Esta apoteosis de lo último, ese ambiente incompatible con las libertades, se manifestó en grado superlativo en la gestión del Covid. No solo se despreció la dilatada experiencia de la humanidad para afrontar pandemias; también se rechazaron súbitamente conocimientos científicos asentados hasta el momento para sustituirlos por otros improvisados, que no admitían discusión o cuestionamiento. Se censuró a los académicos que planteaban hipótesis alternativas, desvistiendo así al conocimiento científico de sus elementos centrales: la crítica, el contraste entre hipótesis y la posibilidad de refutación. Durante la última pandemia se politizó la ciencia hasta extremos inauditos, convirtiéndola en un mecanismo de control social.

Esta preponderancia de los expertos mediáticos, junto con los intereses de la clase política, desembocaron en 2020 en una de las mayores y más absurdas violaciones de derechos y libertades que han conocido los países democráticos. Y también en uno de los más infames e ignominiosos espectáculos de las últimas décadas, con personajes autodenominados liberales apoyando incondicionalmente el encierro coactivo de todos los sanos, algo que China todavía sigue perpetrando, o exigiendo la revocación de derechos fundamentales para quiénes no se vacunaran. Se mostraba, una vez más, que defender la libertad requiere valentía, escepticismo y ciertas dosis de vergüenza torera.

Porque tan dañino es para la libertad un entorno donde la ideología de género está prohibida, como otro donde es obligatoria

Al desprenderse de sus raíces, Occidente ha dejado de ser un modelo para otras culturas, que no entienden esa denodada obsesión por autoflagelarse, por abjurar completamente de un pasado que siempre tendrá luces y sombras. Difícilmente obtiene respeto quién no se respeta a sí mismo. Este predominio absoluto e indiscutible de los expertos ha generado una deriva hacia una utopía que combina rasgos de Un Mundo Feliz, con otros de 1984.

Quizá el fracaso de lo nuevo, la intensa andanada de moralina barata lanzada e impuesta desde arriba, ha llevado a algunos a buscar refugio y soluciones en el extremo contrario, en modelos que intentan conservar una tradición inmutable.
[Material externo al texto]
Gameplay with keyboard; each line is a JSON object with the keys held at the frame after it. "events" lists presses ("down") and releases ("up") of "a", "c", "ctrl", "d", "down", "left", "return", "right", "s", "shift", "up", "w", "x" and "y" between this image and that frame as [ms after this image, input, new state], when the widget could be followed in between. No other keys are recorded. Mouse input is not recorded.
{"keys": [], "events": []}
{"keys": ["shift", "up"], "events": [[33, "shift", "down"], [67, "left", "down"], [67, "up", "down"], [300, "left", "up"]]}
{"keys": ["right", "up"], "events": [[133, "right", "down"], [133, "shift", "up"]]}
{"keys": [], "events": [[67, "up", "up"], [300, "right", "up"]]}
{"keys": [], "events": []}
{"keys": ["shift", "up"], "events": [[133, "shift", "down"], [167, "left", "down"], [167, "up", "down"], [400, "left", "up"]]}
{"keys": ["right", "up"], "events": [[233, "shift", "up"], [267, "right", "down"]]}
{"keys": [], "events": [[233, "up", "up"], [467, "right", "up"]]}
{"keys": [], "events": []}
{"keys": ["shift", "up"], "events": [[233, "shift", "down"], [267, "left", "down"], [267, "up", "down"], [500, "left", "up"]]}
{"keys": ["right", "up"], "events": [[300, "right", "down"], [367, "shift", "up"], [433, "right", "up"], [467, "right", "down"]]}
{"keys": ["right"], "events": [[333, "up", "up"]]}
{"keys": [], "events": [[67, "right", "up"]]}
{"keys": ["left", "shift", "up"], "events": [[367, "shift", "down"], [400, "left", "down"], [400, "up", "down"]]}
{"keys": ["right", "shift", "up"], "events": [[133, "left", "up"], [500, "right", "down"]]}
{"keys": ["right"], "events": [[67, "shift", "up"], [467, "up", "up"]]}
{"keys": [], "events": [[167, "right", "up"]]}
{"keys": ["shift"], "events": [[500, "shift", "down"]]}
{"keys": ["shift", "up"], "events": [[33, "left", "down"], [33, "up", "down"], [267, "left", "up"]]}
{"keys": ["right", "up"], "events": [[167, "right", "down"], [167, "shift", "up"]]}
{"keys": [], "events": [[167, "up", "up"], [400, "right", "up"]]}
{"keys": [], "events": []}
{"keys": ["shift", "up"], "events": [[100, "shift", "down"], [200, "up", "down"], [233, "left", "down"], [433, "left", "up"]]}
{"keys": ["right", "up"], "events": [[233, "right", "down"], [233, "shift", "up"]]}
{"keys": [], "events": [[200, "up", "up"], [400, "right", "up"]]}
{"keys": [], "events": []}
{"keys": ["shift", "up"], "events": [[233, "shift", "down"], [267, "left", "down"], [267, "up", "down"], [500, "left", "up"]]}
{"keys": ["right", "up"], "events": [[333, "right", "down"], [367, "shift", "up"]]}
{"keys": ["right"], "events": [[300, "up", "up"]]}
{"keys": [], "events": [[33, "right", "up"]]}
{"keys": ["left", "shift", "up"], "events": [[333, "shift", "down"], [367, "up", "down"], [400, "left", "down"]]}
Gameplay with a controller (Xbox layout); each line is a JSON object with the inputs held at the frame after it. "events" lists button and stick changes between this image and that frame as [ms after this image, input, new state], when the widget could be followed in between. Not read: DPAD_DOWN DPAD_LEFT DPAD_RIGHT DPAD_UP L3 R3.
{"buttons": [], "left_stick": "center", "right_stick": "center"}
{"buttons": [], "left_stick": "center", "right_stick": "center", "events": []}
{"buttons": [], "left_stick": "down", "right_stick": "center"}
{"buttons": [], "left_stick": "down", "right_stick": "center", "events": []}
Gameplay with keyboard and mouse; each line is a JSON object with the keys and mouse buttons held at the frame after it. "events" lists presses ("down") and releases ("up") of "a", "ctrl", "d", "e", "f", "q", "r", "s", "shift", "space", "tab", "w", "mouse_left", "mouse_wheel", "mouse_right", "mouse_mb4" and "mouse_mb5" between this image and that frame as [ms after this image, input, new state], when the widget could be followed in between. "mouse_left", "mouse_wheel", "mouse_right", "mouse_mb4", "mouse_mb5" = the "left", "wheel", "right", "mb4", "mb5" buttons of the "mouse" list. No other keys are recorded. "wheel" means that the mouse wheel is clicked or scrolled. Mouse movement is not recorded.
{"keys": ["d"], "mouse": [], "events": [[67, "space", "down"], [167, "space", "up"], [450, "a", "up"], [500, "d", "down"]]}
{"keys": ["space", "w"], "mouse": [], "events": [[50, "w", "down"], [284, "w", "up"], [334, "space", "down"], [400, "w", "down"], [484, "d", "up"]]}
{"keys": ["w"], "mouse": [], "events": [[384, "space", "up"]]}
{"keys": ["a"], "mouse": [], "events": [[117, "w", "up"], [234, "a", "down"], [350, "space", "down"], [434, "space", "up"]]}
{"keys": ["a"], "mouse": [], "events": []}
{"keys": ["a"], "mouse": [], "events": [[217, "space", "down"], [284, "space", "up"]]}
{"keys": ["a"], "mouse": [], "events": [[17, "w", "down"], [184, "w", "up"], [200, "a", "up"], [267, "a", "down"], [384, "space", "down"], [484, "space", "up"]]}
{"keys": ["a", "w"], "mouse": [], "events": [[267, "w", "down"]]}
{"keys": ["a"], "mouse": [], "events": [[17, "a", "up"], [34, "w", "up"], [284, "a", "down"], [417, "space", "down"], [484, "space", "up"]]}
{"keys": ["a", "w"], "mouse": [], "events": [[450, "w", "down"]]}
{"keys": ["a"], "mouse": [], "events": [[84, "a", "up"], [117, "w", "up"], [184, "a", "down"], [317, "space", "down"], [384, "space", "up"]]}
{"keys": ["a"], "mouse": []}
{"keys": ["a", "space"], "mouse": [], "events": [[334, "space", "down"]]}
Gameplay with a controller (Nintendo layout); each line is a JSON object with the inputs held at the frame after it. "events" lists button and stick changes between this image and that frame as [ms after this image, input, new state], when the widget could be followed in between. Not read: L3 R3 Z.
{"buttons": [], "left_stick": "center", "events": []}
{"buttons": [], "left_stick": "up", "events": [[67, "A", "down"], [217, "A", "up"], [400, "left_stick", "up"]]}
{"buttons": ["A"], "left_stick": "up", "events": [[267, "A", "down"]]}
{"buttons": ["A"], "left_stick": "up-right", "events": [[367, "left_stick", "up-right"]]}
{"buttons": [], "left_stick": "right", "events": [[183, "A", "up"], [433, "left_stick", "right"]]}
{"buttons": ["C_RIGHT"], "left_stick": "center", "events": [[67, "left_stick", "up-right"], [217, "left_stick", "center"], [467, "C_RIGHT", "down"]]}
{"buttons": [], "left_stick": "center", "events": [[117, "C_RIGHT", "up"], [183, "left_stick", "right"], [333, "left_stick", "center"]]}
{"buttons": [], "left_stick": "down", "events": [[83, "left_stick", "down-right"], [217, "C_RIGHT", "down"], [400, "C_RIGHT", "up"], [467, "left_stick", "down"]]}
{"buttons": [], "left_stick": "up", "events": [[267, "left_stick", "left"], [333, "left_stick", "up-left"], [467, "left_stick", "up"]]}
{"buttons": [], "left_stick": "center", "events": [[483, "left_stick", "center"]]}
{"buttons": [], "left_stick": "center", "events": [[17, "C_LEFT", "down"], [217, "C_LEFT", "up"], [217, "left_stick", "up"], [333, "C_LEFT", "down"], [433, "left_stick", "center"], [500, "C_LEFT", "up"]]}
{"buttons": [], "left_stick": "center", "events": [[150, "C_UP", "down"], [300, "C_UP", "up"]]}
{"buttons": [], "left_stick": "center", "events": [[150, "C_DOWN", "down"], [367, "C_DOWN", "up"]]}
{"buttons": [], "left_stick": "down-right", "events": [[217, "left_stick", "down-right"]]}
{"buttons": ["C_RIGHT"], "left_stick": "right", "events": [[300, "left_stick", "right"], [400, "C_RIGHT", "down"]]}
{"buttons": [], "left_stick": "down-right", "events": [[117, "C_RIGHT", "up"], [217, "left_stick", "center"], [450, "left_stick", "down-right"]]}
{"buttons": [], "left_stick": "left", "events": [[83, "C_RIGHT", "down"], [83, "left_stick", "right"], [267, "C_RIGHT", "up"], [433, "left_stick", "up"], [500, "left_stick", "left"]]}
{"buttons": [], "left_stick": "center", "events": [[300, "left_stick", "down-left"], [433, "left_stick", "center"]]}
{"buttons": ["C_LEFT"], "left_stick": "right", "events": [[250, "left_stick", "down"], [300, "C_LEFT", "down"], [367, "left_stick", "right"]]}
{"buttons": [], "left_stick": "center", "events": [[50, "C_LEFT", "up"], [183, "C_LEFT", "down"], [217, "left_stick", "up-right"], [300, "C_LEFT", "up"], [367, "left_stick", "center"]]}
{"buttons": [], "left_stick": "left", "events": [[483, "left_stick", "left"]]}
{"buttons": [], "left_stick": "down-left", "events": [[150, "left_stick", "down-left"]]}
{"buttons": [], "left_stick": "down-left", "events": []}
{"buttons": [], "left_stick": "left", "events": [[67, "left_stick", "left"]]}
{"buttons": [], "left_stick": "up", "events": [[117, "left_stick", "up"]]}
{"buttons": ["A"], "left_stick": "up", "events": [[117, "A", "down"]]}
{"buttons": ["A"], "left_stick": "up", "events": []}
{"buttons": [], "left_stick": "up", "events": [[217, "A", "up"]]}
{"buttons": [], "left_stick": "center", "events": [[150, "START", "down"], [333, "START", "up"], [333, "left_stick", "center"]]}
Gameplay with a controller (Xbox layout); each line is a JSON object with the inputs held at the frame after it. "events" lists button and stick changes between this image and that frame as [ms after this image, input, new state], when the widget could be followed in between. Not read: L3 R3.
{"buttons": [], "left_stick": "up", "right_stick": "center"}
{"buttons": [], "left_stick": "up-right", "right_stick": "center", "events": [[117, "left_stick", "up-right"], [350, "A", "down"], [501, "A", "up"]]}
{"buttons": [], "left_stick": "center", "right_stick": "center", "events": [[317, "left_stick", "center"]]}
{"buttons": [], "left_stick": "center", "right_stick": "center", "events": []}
Solo así podría entenderse esa sorprendente admiración por el execrable régimen de Vladimir Putin. O la crítica demasiado tibia al Irán de los ayatolas. Porque tan dañino es para la libertad un entorno donde la ideología de género está prohibida, como otro donde es obligatoria.

Corregir el rumbo implica recuperar el equilibrio, situarse en ese espacio intermedio de duda, humildad, ausencia de seguridad absoluta. Y aceptar, con espíritu crítico, el legado del pasado. Ni prohibido ni obligatorio; ese es el estrecho margen de la libertad individual.